My only concern is with the reduced limb contact area with the pro dowels, but they have not had any problems in the formula system, the concern is that ILF puts more force on the dowels compared to formula fitting.
but since it has been 3 years since the last Hoyt ILF target riser came to the market (GPX) it should have been sorted by the R&D department at hoyt.









shot great with the hoyt super rest provided, well only obvious since they are used to win golds at the olympics.


----------



## fango0000 (Mar 16, 2011)

http://www.archerytalk.com/vb/showthread.php?t=4607609&highlight=hoyt+epic

Someone asked this question already and I posted a pretty big blurb about what I thought of the Epik


----------



## Nick728 (Oct 19, 2014)

Thanks guys, appreciate the replies.
Nick


----------



## chase128 (May 29, 2015)

My wife and I are both shooting the Epik, and I am very pleased with it. (Hers just came in this week, but likes it so far)

I have been shooting the Epik since late November, and I swapped from shooting a MK Korea MKX-10. I have not owned a GMX, but here are the things I noticed swapping from the MK:

Good:
1. The Epik causes significantly less limb wear. It has the newer pro-tiller collet bolts, and in this version the tops are one piece so there is no inner translucent layer to separate this time. It also has a built in limb shimming system, so the back of the limbs rest on the adjustable shimmed plugs instead of the riser. So between the pro tiller bolts and the plugs, I personally get vastly reduced wear.
2. The Epik has a bit more adjustability. With the MK I would occasionally get limb fit issues. The limb dovetail angle is adjustable on the Epik, so I got better lock-up with my old Uukhas. 
3. The veri-tune plates are nice, not something vital, but convenient if you are swapping or testing different arrows. I use one plate for my x23s, and another for my NPXs. Swapping out between the two is a 2 minute process; just swap the veri-tune, plunger, and string.
4. Aftermarket grips; I prefer Jager and it was nice to have the full spectrum of options again. (Epik takes the same grips as the rest - GMX, Prodigy, etc…)
5. Has all the standard mounts, including the back under grip and back lower.

Bad:
1. It is more complicated to set up, definitely not something for a newer shooter.
2. The grip, though feeling nice has extra material that protrudes out beyond the metal of the ledge. I do not know why this wasn’t ground a bit more to match the metal.

Mixed:
1. It clocks in around 2.9lbs, which I like but I know some people prefer lighter.
2. It is deflexed but not quite as deflexed as the MK (close), so a bit livelier of a shot.
3. Definitely a stiffer riser, I noticed about a half a spine difference making the swap from the MK. My wife saw a 2 spine difference moving from her old Fantom.
4. The color finish is more of a shiny matte than a gloss, both for the anodized and enamel.
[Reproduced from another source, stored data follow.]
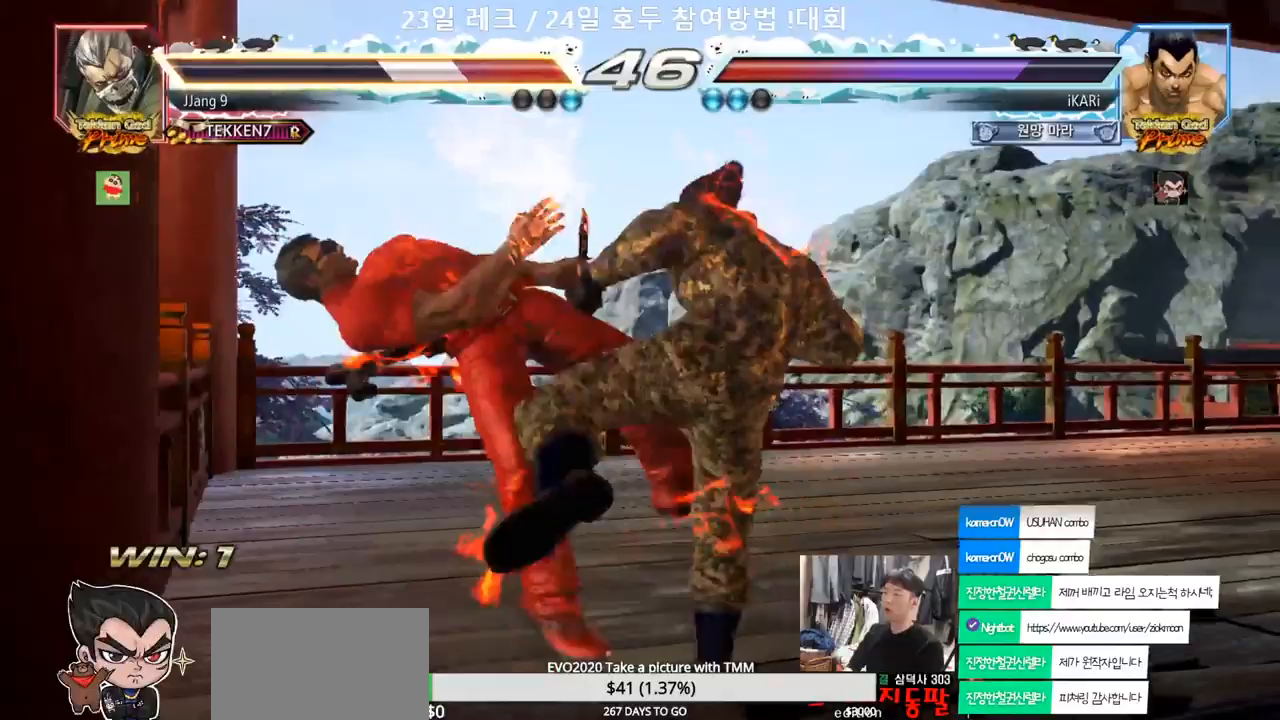
{"buttons": [], "left_stick": "center", "events": [[267, "left_stick", "up"], [350, "left_stick", "center"]]}
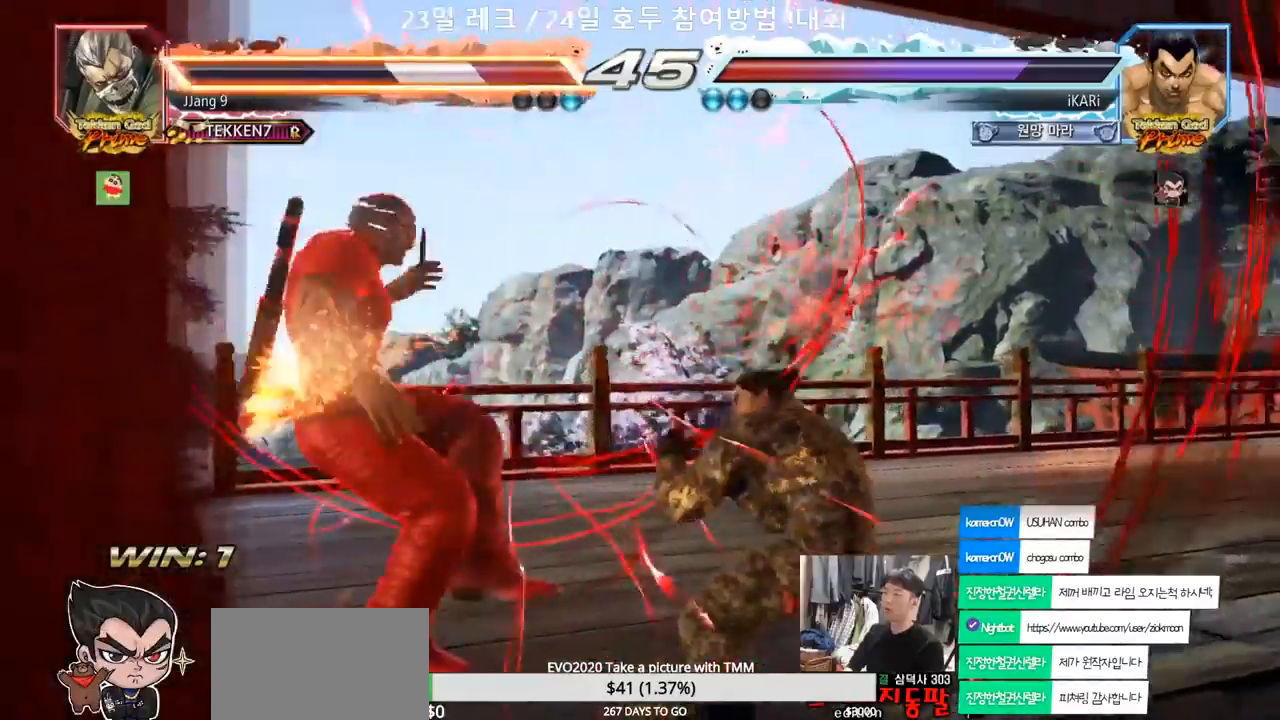
{"buttons": ["CIRCLE"], "left_stick": "center", "events": [[17, "left_stick", "left"], [83, "CIRCLE", "down"], [150, "CIRCLE", "up"], [217, "TRIANGLE", "down"], [267, "TRIANGLE", "up"], [367, "CIRCLE", "down"], [417, "left_stick", "center"]]}
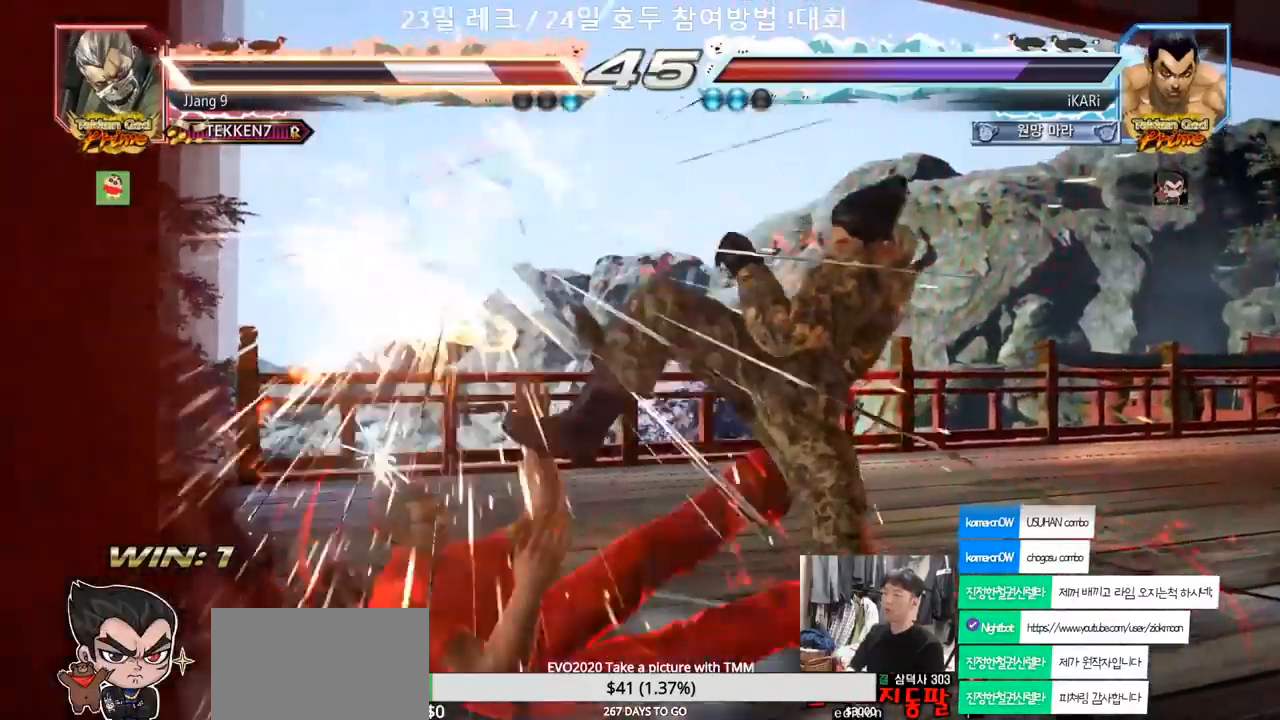
{"buttons": ["TRIANGLE"], "left_stick": "down", "events": [[17, "left_stick", "down"], [100, "CROSS", "down"], [167, "CROSS", "up"], [200, "CROSS", "down"], [250, "CROSS", "up"], [283, "CROSS", "down"], [367, "CIRCLE", "up"], [367, "CROSS", "up"], [433, "TRIANGLE", "down"], [467, "TRIANGLE", "up"], [500, "TRIANGLE", "down"]]}
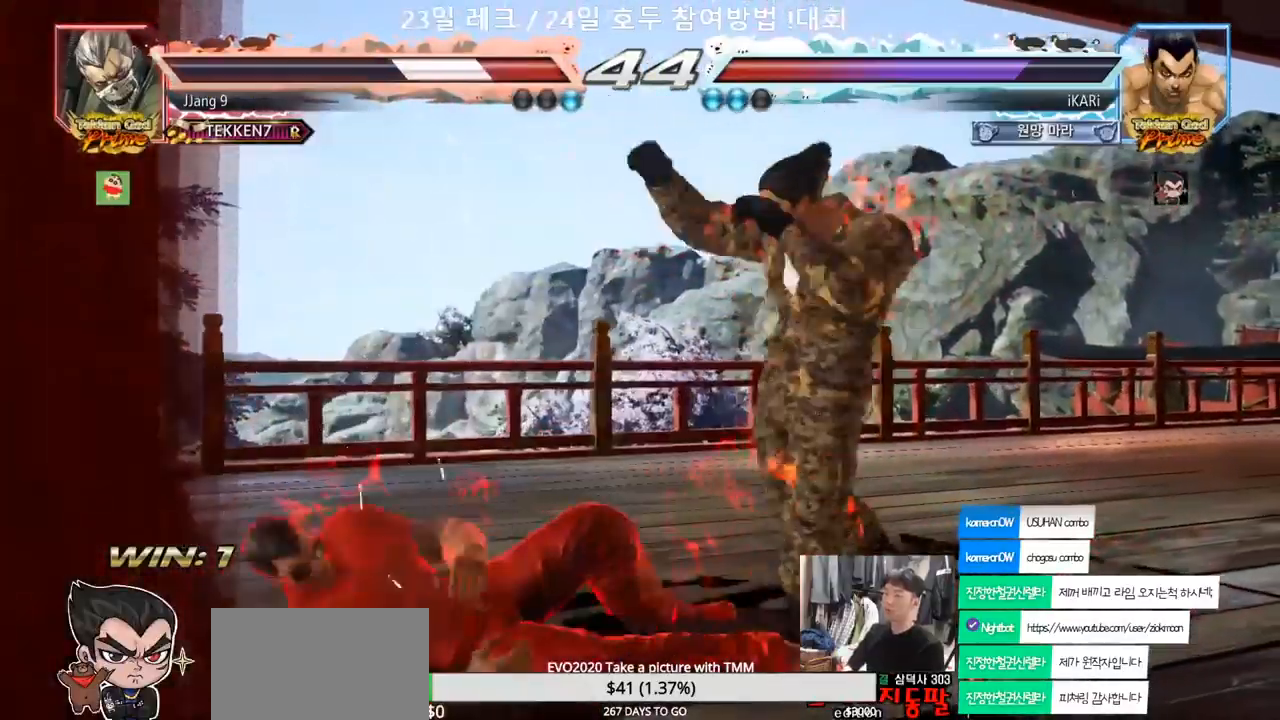
{"buttons": [], "left_stick": "center", "events": [[33, "TRIANGLE", "up"], [83, "left_stick", "center"]]}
Hopefully this was of some help!


----------



## Nick728 (Oct 19, 2014)

chase128 said:


> My wife and I are both shooting the Epik, and I am very pleased with it. (Hers just came in this week, but likes it so far)
> 
> I have been shooting the Epik since late November, and I swapped from shooting a MK Korea MKX-10. I have not owned a GMX, but here are the things I noticed swapping from the MK:
> 
> ...


Very helpful, thank you,
N


----------



## phallenthoul (Aug 21, 2016)

switched to Epik from Nano Max. loving it and will be shooting them for a long time.


----------



## Seattlepop (Dec 8, 2003)

damiaan said:


> ...the 2017 limb bolts do not have the nylon washer en sit nice and flat, even on my W&W limbs...


Ah, great minds...

I posted this a while back: Any of the newer Hoyt limb bolts can be filed as shown to get a smooth bottom surface. I found it to be much more reliable than the nylon washer system.


----------



## fango0000 (Mar 16, 2011)

More eyecandy with new NS limbs


----------